As if it wasn't hard enough to get all of this stuff done (and teach some kids, don't forget to teach the kids...), I have major life issues on my mind right now like moving to a city 650 miles away with a school that has a deaf/hard-of-hearing program and an opening in the fall. And they're interested in my resume.
My mind is juggling between: thinking about the "what ifs", praying, and trying to do my job.

Spring Break Just Got Longer

The downside? Four to six inches of snow in April...

The upside? SNOW DAY!!!!!

Happy Distractions

I'm trying to hold on to the last two days of my Spring Break and to squeeze out all of the fun, relaxing, laziness of it all without thinking about Monday. Because Monday? Monday starts the Last Ten Weeks. And the first eight of those ten weeks, I still have to get the energy and motivation to teach.... won't be time to slack off until those last two weeks (at least, that seems to be the unwritten rule).

Fortunately, I won't have time to dwell on unhappy thoughts today because there is family to visit and a baby shower to attend!! Good food to eat, presents to be opened, a new house to see, and games to play....

Tricked into Learning

If there's one thing I've learned from being a Resource Room teacher, it's that Games are my best friend when it comes to teaching students. It keeps student motivation high, and behavior low. And it may take time and creativity, but just about anything can be made into a game. There are the obvious card games (a must!)--you can turn just about anything into Go Fish, Old Maid, or Memory. Or create your own game board and cards through free sites like this one.

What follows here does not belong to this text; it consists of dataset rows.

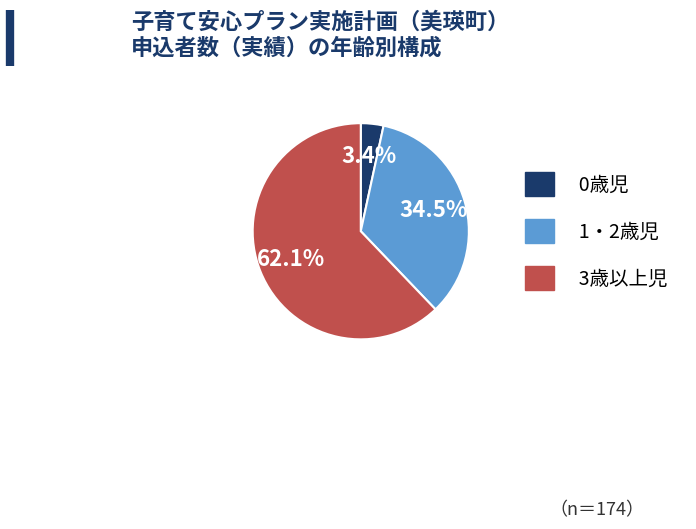

Which has a higher value, 1・2歳児 or 3歳以上児?

3歳以上児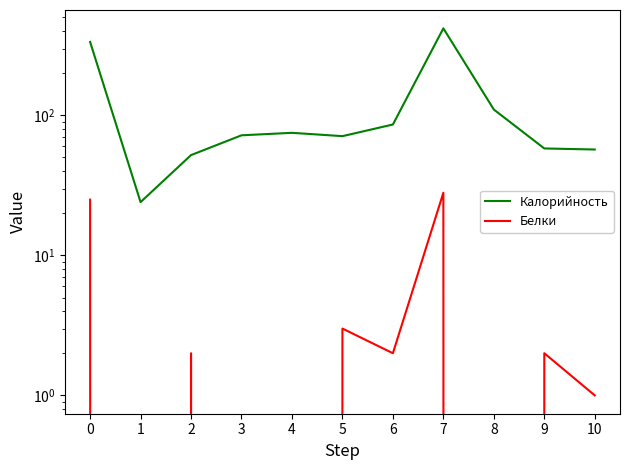

What is the spread (max minus min) of values at 8?

110.0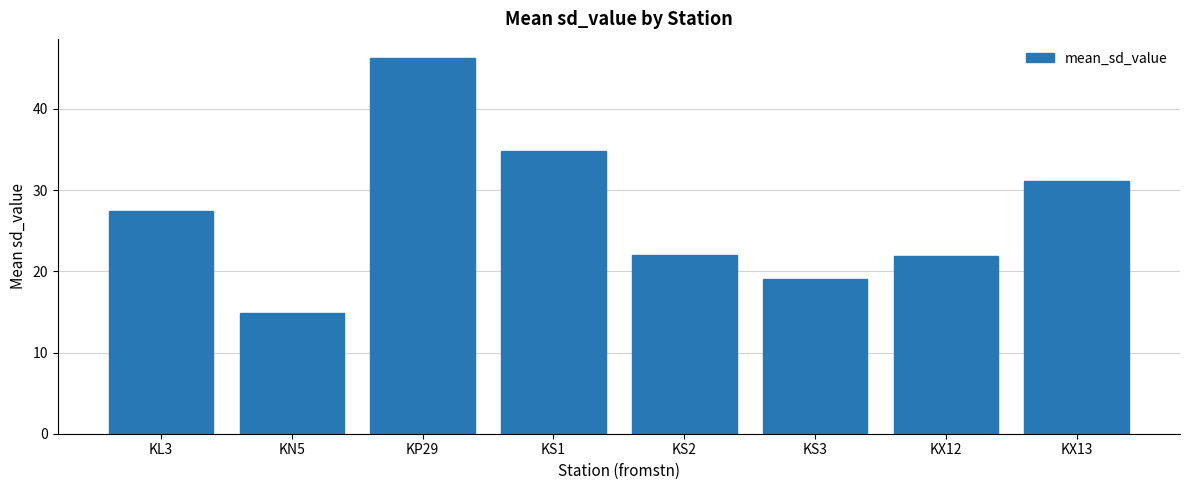

The chart shows a value of 47.4 at KX13. True or false?

False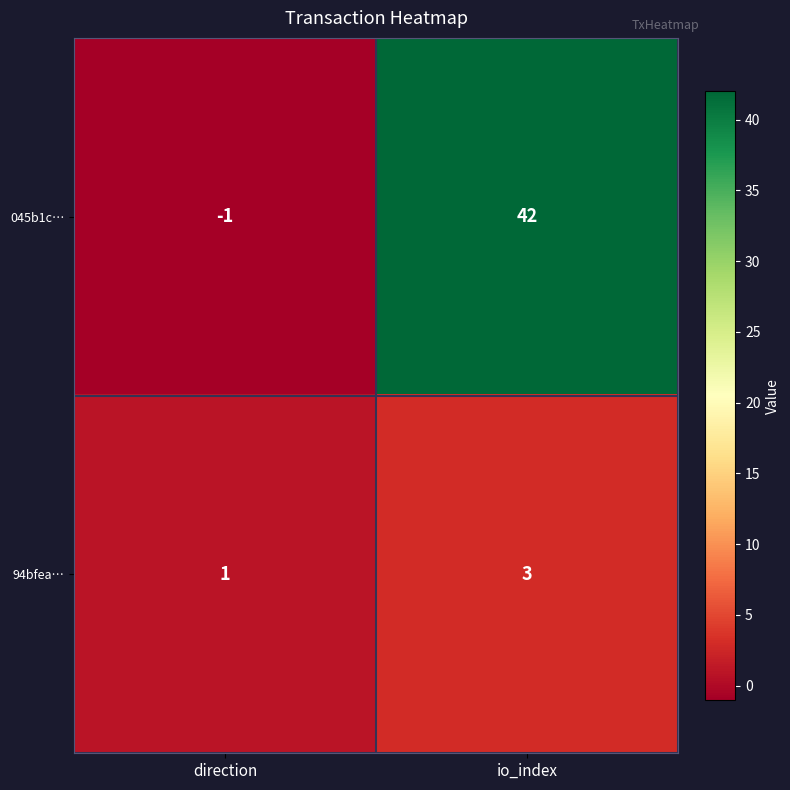

Reading left to right, transcribe all the data shown in this chart.

045b1c…: -1	42
94bfea…: 1	3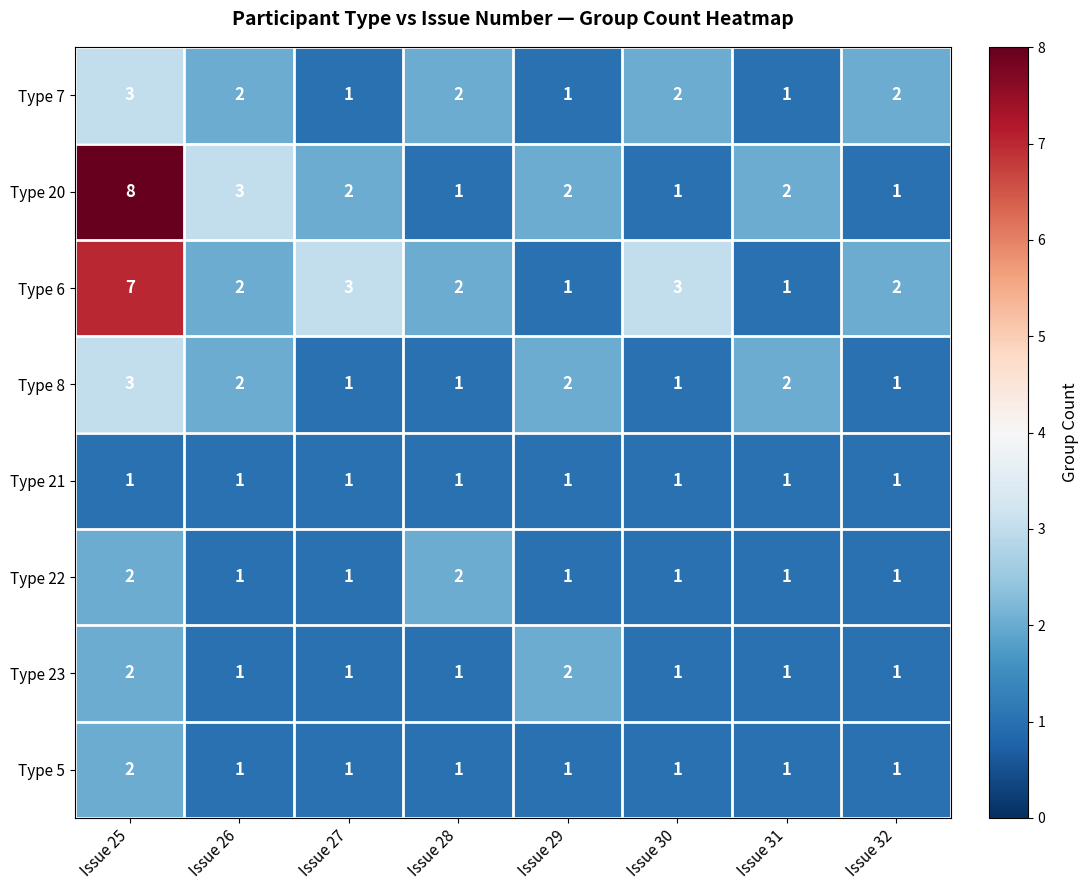

Read the Type 7 value at Issue 25.

3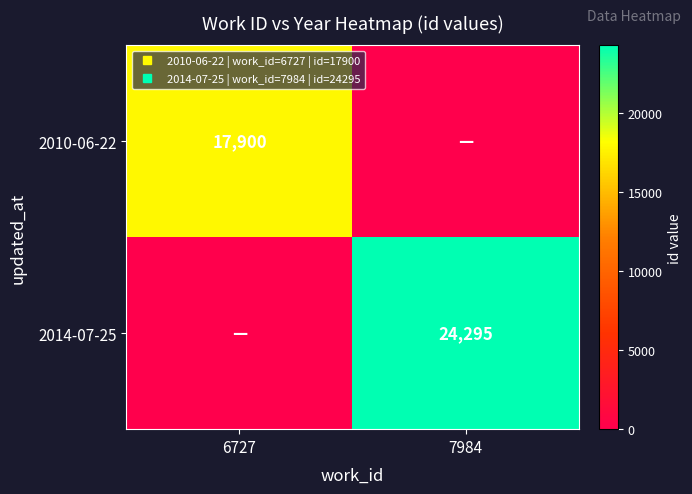

Is it true that 2010-06-22 equals 7816 at 7984?

False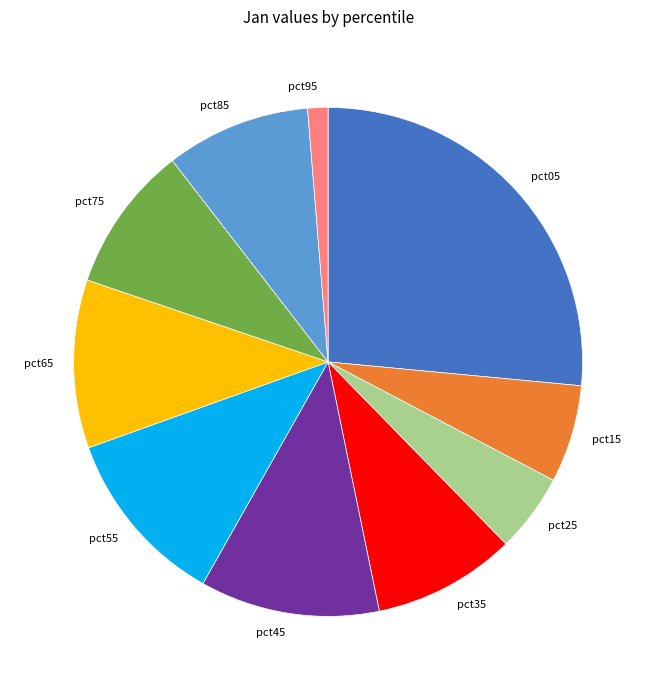

Do pct65 and pct05 together represent more than half of the pie?

No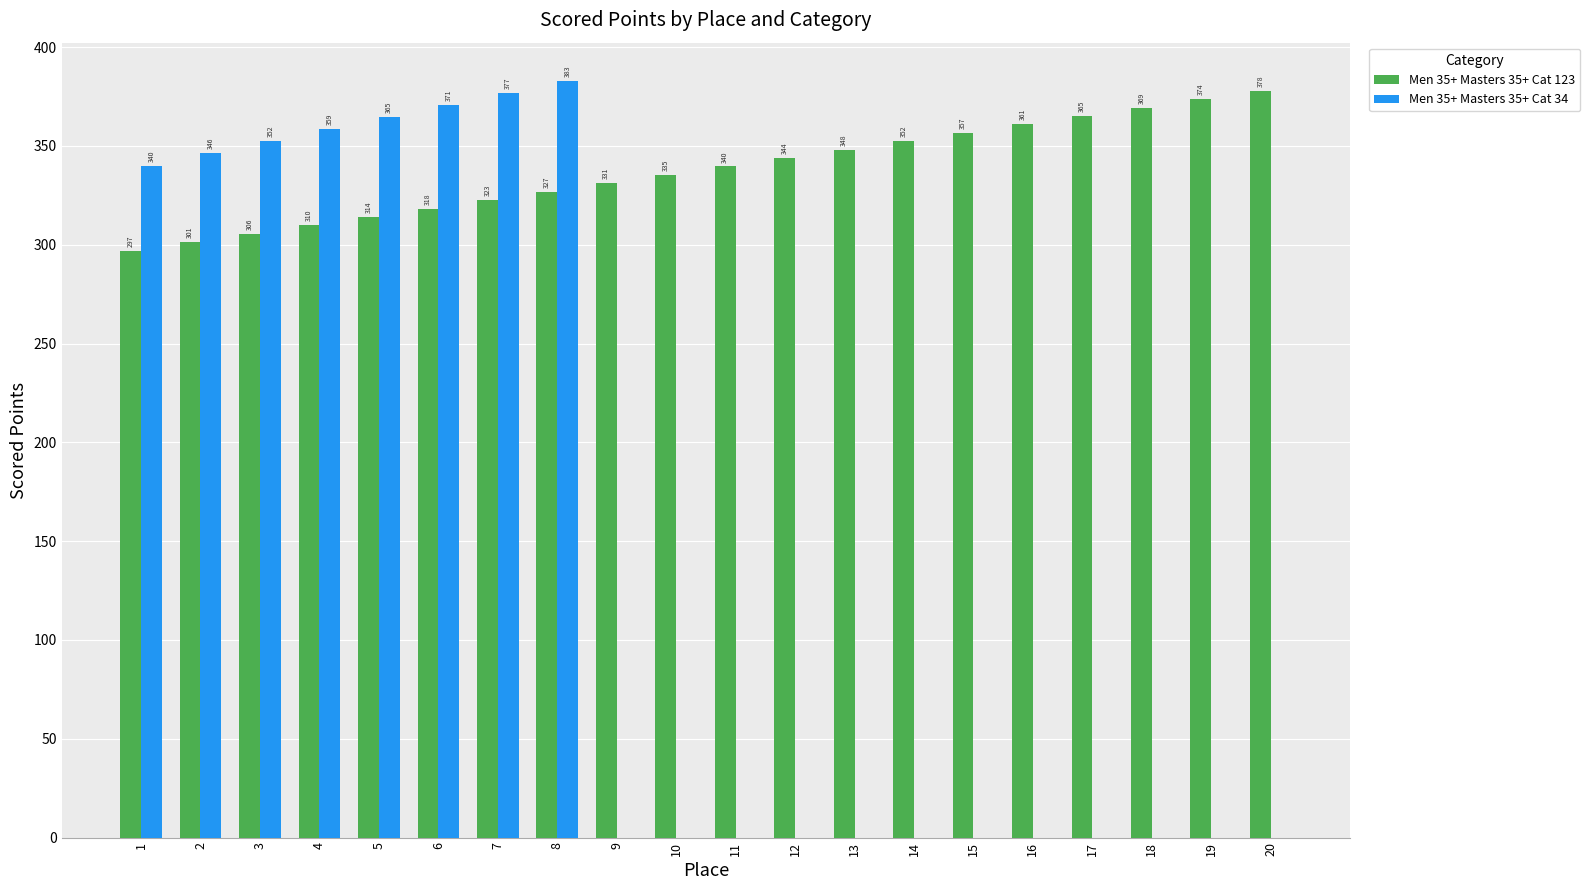

At which label does Men 35+ Masters 35+ Cat 34 reach its peak?

8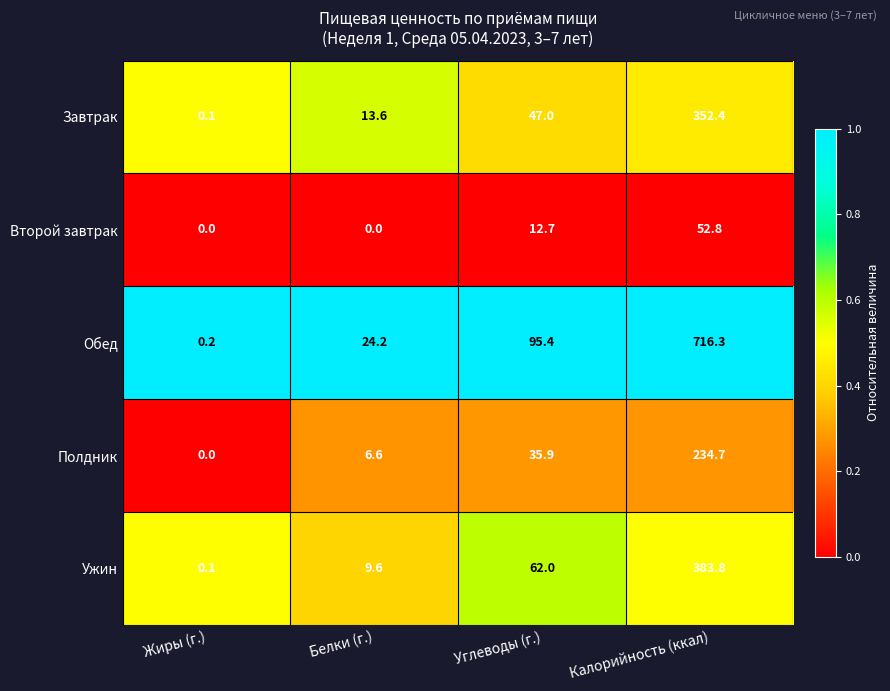

What is the greatest value displayed?

716.3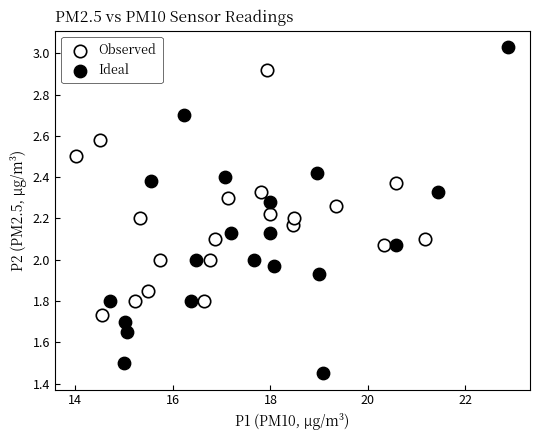

Which series reaches the minimum Y coordinate?

Ideal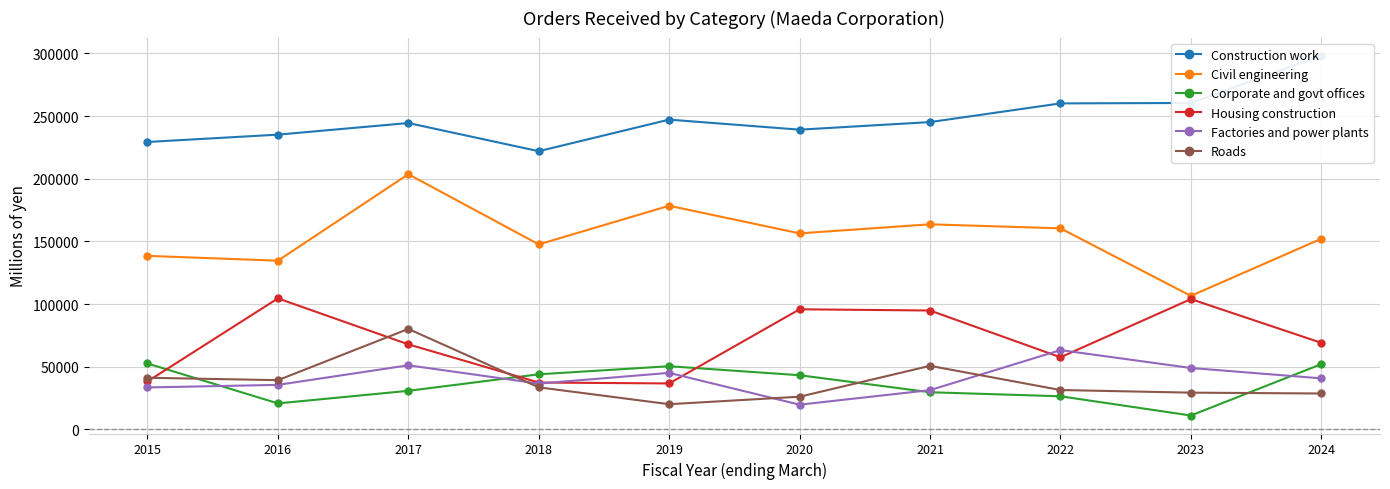

True or false: Civil engineering and Construction work intersect in this chart.

False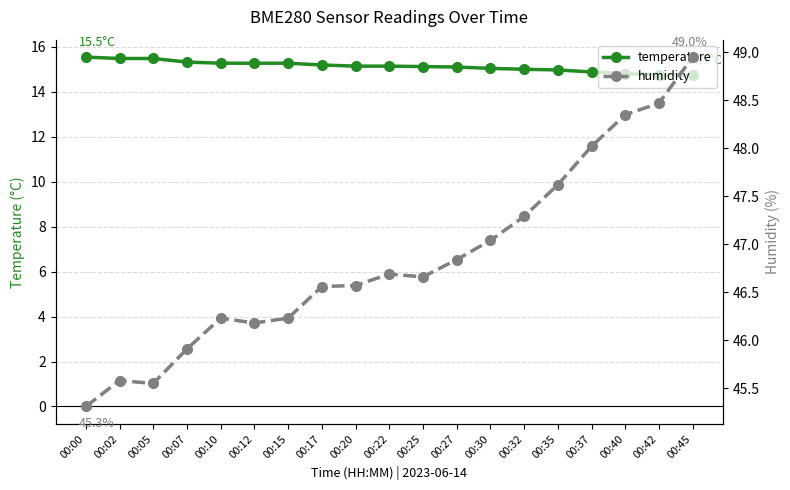

How many categories are shown in the chart?

19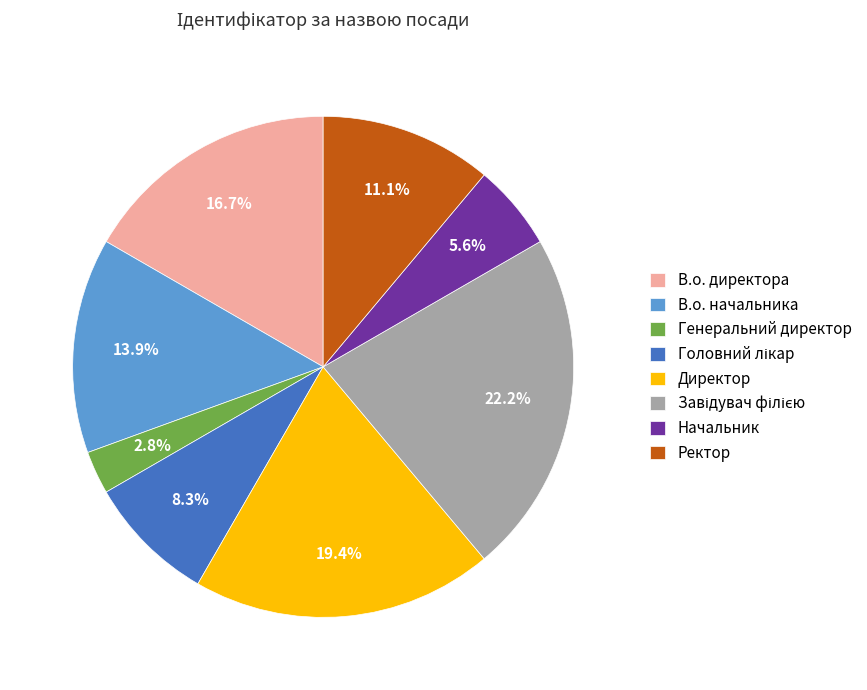

To the nearest percent, what portion does Директор represent?

19%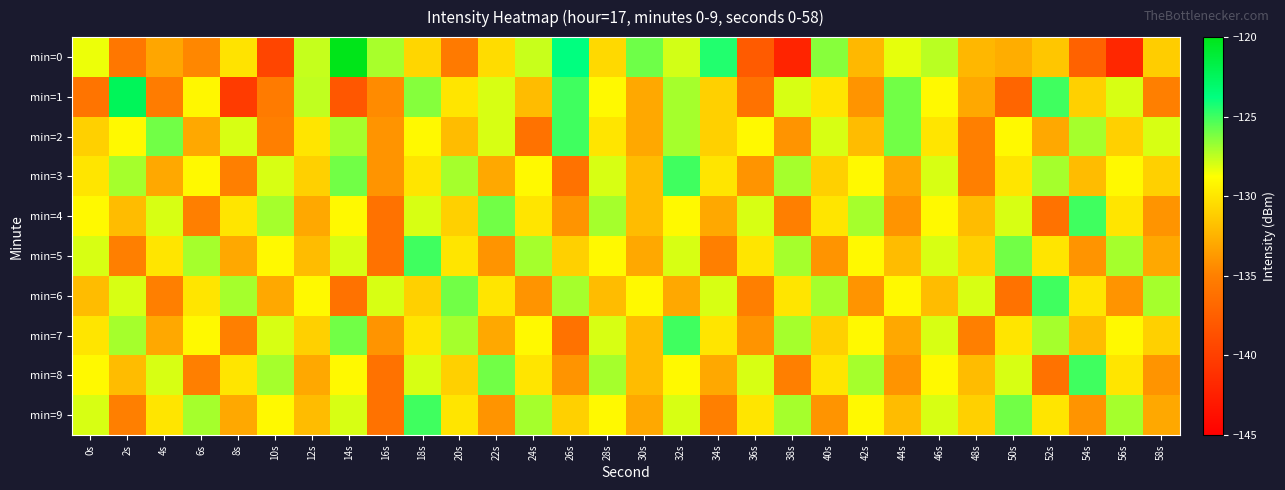

Which series has the largest range (max minus min)?

min=0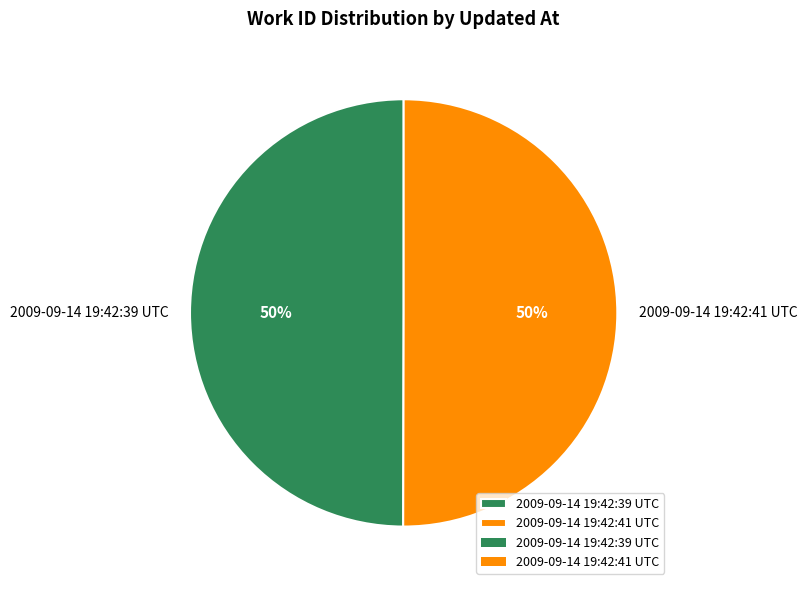

To the nearest percent, what is the average slice percentage?

50%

Recently, I've added a new kiddo to my caseload. He's at the end of his first grade year, and he can only recognize numbers up to 5, can only count to 12, knows maybe 4 sight words, and still doesn't know about 6 or 7 letter sounds. He obviously needs a lot of support, and I only have an hour a day to give him. Every time he comes to me he asks what we're going to "play" first. His academic needs are so basic, it's been no problem coming up with an arsenal of games to choose from. Among his favorites are a redesigned version of "Cariboo":

I created cards to go on top of the actual game cards. In the picture, he needs to identify the letters of the alphabet (I say the sound, then he has to find it and open the window with the special key. If he collects all the balls underneath, the treasure chest opens!). We also play with identifying numbers. I've played this game with a fourth grader last year: I gave her a word and she had to find the synonym. See? The possibilities are endless!

My new kid also LOVES to fish. For real. Real fish. So this game was designed especially for him (and thanks, J, for the fishing pole you left behind!):

There's a magnet taped to the end of the line, and the die cut fish have sight words on them. Each fish also has a paperclip, thus making it possible to catch them with the fishing pole! In this picture, the words are facing up, but we also play with them facing down. He gets to choose which fish to catch, and if he reads the word on the back, he keeps it, if not, he throws it back!

What worksheet have you been able to turn into a game?